Begin with the line below holding "Alles Gute zum Geburtstag" and go on through the line holding "Dokumentenlieferung Pulheim: Schnell, genau", duplicating each line exactly and leaving out pictures.

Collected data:
____________________

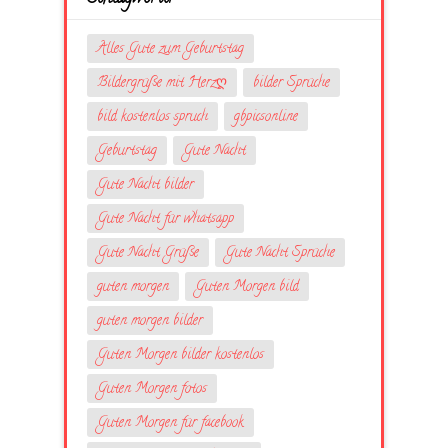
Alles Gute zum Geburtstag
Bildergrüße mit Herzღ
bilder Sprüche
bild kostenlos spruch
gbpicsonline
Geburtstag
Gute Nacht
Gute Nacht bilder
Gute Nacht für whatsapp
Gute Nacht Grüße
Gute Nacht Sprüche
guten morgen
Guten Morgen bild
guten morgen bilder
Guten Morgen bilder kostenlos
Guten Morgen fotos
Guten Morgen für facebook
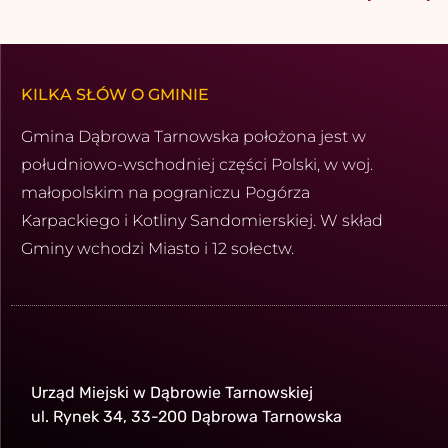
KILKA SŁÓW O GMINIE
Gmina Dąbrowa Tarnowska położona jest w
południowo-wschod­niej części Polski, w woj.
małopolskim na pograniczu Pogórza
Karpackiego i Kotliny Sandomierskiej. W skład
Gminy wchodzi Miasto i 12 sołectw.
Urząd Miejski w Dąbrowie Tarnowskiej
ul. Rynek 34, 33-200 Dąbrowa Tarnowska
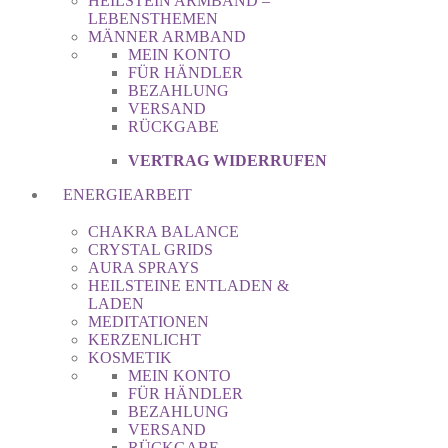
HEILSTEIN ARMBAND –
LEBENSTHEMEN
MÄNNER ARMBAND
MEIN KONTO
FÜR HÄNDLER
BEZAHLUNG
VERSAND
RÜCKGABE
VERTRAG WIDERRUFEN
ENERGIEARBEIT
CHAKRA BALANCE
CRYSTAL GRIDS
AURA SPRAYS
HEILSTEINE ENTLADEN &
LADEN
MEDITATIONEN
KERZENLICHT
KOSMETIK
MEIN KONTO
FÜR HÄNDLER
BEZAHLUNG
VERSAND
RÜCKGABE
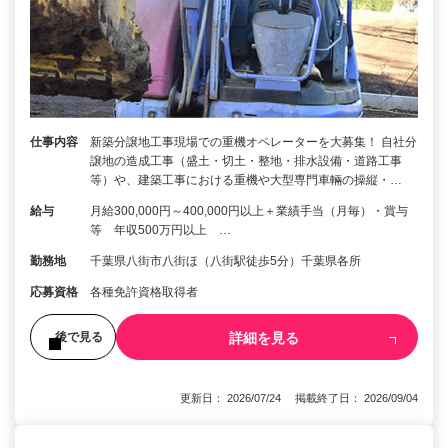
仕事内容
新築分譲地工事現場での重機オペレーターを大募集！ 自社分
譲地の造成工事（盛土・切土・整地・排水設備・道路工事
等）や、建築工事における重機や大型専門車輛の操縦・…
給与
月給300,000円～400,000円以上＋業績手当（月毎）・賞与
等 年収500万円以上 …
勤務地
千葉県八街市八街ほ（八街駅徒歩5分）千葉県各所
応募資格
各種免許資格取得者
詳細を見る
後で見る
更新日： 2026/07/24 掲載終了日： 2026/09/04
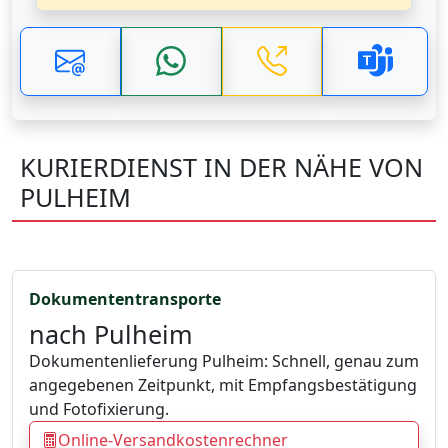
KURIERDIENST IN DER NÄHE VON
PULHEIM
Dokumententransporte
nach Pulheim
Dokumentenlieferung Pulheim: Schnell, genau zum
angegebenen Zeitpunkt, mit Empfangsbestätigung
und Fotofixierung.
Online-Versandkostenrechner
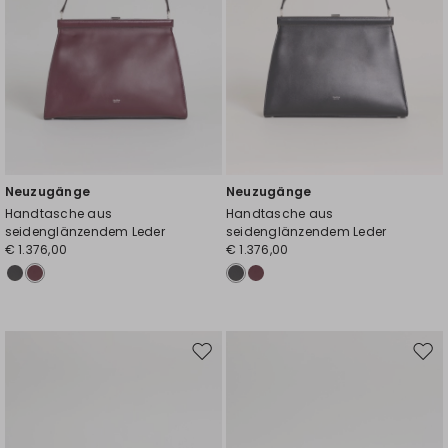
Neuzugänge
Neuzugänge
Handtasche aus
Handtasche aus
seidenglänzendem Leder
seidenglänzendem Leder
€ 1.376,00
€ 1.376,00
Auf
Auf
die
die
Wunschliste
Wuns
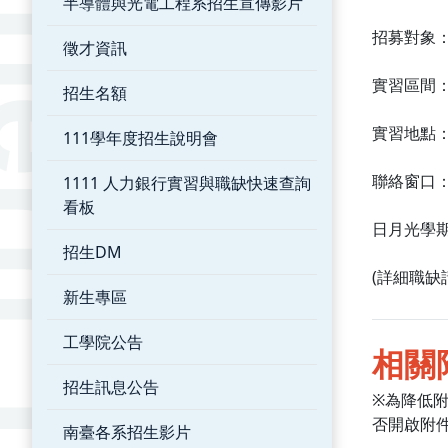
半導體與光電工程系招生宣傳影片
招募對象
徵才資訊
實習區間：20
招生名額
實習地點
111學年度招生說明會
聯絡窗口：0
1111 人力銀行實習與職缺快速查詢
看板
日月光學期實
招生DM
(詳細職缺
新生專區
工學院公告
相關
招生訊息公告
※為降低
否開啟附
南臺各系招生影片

____________________

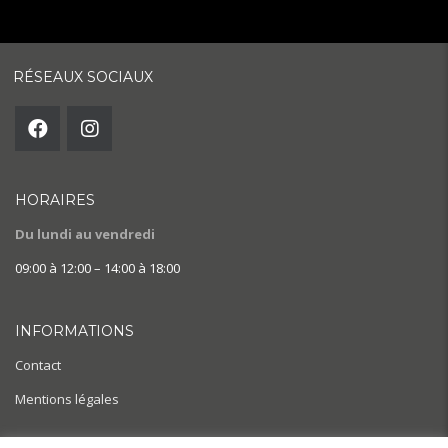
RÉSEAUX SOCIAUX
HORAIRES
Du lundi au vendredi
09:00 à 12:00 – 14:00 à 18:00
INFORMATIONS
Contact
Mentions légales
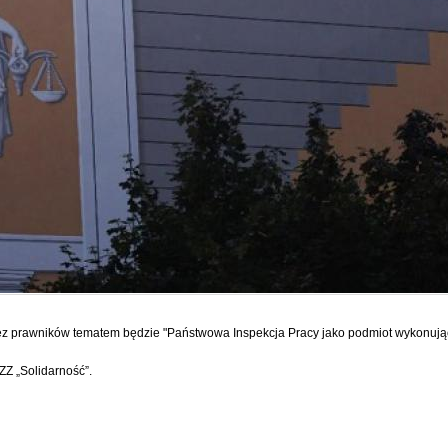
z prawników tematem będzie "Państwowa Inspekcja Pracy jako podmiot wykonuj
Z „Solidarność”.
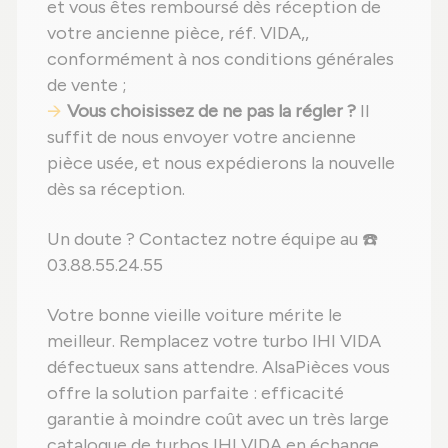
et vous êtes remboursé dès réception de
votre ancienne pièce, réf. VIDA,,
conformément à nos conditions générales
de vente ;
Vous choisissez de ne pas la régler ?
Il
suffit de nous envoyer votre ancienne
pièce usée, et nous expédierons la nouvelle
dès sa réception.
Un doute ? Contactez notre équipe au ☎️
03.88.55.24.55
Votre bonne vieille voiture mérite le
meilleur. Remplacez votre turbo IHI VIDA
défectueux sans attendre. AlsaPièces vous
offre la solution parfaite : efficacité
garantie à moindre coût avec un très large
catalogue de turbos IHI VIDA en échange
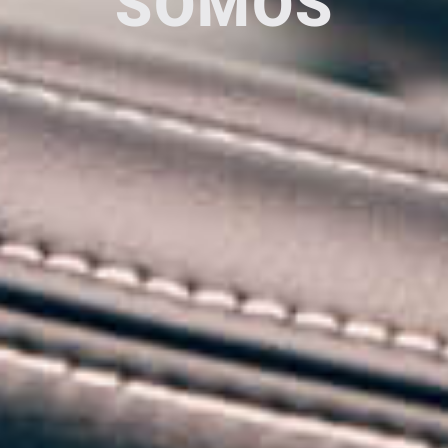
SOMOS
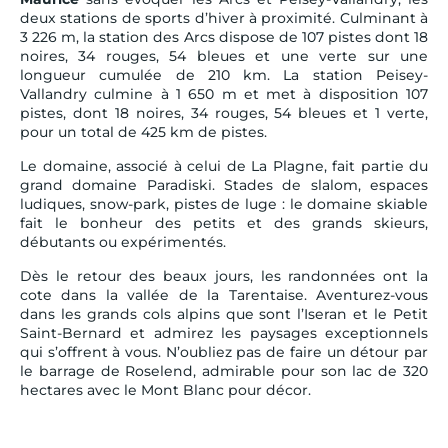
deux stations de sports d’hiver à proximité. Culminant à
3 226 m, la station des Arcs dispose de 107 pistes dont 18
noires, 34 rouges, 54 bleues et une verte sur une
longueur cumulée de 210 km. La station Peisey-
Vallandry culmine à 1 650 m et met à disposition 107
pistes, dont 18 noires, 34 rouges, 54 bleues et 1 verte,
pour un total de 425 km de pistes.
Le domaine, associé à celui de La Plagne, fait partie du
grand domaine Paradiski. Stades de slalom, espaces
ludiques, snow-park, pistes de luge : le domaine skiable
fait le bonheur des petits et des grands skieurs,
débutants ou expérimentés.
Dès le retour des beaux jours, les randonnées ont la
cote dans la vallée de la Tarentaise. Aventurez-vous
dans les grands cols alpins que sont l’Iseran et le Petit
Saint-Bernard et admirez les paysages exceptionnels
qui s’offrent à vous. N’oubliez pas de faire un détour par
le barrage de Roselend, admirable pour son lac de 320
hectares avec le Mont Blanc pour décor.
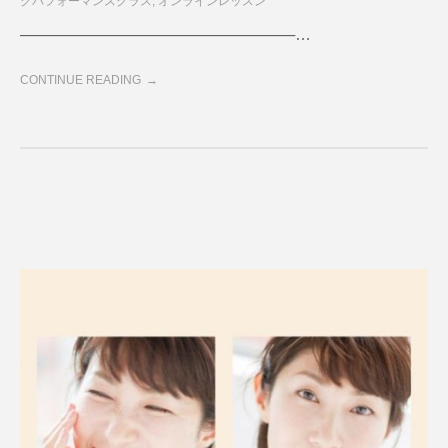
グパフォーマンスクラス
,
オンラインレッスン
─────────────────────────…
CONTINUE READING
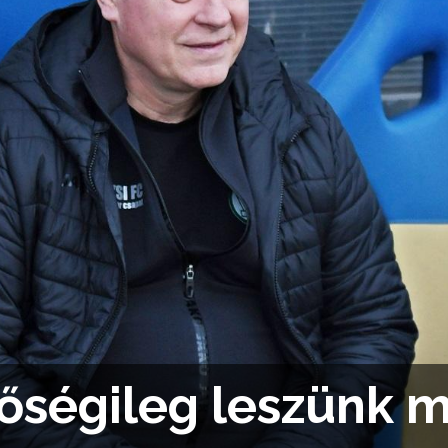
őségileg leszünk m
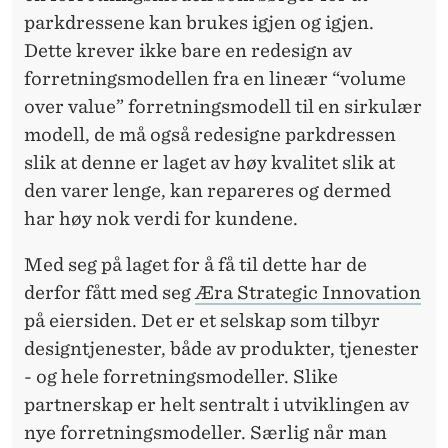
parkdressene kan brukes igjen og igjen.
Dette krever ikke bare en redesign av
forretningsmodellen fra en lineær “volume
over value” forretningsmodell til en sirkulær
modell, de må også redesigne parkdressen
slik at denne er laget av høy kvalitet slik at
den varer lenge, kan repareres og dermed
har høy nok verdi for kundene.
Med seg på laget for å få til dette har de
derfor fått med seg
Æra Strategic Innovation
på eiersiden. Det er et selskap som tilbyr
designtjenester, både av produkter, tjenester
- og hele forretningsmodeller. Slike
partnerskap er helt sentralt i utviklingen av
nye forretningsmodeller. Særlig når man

____________________

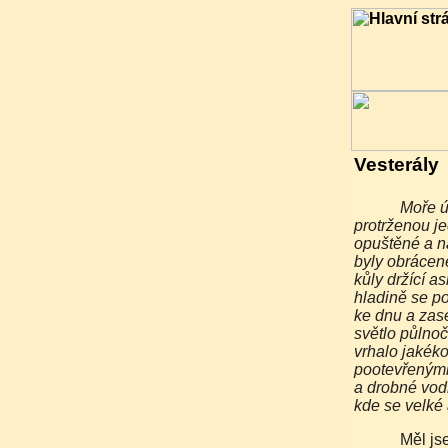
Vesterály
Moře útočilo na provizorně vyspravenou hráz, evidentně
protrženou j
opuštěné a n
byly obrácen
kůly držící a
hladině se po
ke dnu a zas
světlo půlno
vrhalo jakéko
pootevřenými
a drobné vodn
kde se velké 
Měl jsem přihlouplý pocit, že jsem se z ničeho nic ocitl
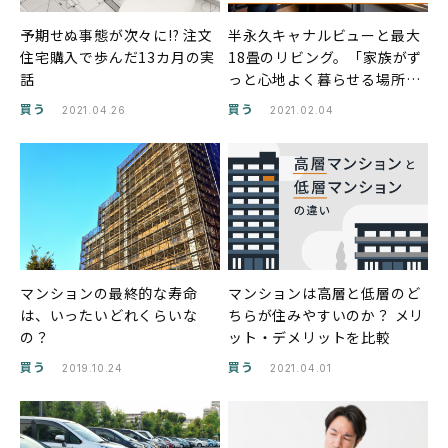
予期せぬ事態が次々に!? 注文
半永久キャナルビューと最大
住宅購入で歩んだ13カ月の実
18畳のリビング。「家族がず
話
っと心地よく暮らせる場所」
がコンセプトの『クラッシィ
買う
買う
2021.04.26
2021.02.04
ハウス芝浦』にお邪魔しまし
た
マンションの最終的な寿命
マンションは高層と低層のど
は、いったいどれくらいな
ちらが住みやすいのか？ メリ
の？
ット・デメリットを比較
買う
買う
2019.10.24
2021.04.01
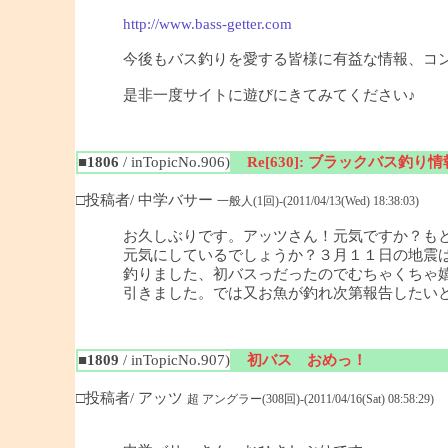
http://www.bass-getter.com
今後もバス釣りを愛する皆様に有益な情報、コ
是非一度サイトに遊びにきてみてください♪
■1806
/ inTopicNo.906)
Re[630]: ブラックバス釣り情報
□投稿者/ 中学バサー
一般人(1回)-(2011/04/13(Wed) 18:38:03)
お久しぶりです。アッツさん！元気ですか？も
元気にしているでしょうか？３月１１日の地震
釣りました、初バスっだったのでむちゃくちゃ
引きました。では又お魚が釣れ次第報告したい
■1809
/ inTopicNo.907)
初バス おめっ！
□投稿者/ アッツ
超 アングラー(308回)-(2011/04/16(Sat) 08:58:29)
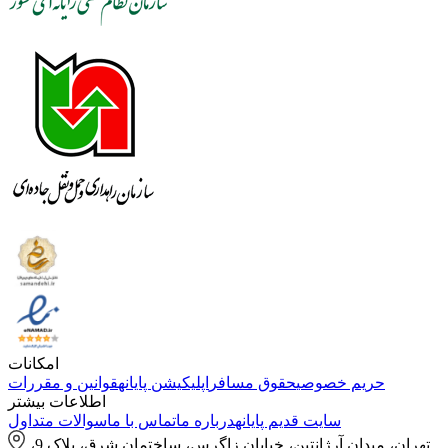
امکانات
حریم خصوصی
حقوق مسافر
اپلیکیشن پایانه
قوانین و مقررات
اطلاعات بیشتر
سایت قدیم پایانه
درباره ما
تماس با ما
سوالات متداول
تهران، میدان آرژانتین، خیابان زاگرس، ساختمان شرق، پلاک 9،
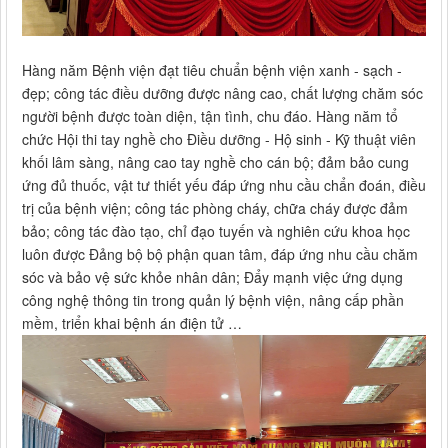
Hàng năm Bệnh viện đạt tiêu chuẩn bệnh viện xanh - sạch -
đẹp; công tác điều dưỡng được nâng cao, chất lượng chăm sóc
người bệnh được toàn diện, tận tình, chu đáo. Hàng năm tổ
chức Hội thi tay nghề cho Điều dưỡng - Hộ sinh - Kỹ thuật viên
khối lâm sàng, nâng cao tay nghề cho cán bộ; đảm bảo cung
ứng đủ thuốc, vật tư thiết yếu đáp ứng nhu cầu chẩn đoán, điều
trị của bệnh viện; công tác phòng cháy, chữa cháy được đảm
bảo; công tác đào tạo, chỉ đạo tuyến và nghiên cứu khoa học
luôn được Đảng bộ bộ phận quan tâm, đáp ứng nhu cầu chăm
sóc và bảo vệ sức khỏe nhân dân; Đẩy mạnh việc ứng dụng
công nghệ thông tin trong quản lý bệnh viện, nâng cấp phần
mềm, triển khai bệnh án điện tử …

____________________

* **RESULT FOR THIS EXERCISE**:
Alles Gute zum Geburtstag
Bildergrüße mit Herzღ
bilder Sprüche
bild kostenlos spruch
gbpicsonline
Geburtstag
Gute Nacht
Gute Nacht bilder
Gute Nacht für whatsapp
Gute Nacht Grüße
Gute Nacht Sprüche
guten morgen
Guten Morgen bild
guten morgen bilder
Guten Morgen bilder kostenlos
Guten Morgen fotos
Guten Morgen für facebook
KILKA SŁÓW O GMINIE
Gmina Dąbrowa Tarnowska położona jest w
południowo-wschod­niej części Polski, w woj.
małopolskim na pograniczu Pogórza
Karpackiego i Kotliny Sandomierskiej. W skład
Gminy wchodzi Miasto i 12 sołectw.
Urząd Miejski w Dąbrowie Tarnowskiej
ul. Rynek 34, 33-200 Dąbrowa Tarnowska
HEILSTEIN ARMBAND –
LEBENSTHEMEN
MÄNNER ARMBAND
MEIN KONTO
FÜR HÄNDLER
BEZAHLUNG
VERSAND
RÜCKGABE
VERTRAG WIDERRUFEN
ENERGIEARBEIT
CHAKRA BALANCE
CRYSTAL GRIDS
AURA SPRAYS
HEILSTEINE ENTLADEN &
LADEN
MEDITATIONEN
KERZENLICHT
KOSMETIK
MEIN KONTO
FÜR HÄNDLER
BEZAHLUNG
VERSAND
RÜCKGABE
仕事内容
新築分譲地工事現場での重機オペレーターを大募集！ 自社分
譲地の造成工事（盛土・切土・整地・排水設備・道路工事
等）や、建築工事における重機や大型専門車輛の操縦・…
給与
月給300,000円～400,000円以上＋業績手当（月毎）・賞与
等 年収500万円以上 …
勤務地
千葉県八街市八街ほ（八街駅徒歩5分）千葉県各所
応募資格
各種免許資格取得者
詳細を見る
後で見る
更新日： 2026/07/24 掲載終了日： 2026/09/04
KURIERDIENST IN DER NÄHE VON
PULHEIM
Dokumententransporte
nach Pulheim
Dokumentenlieferung Pulheim: Schnell, genau zum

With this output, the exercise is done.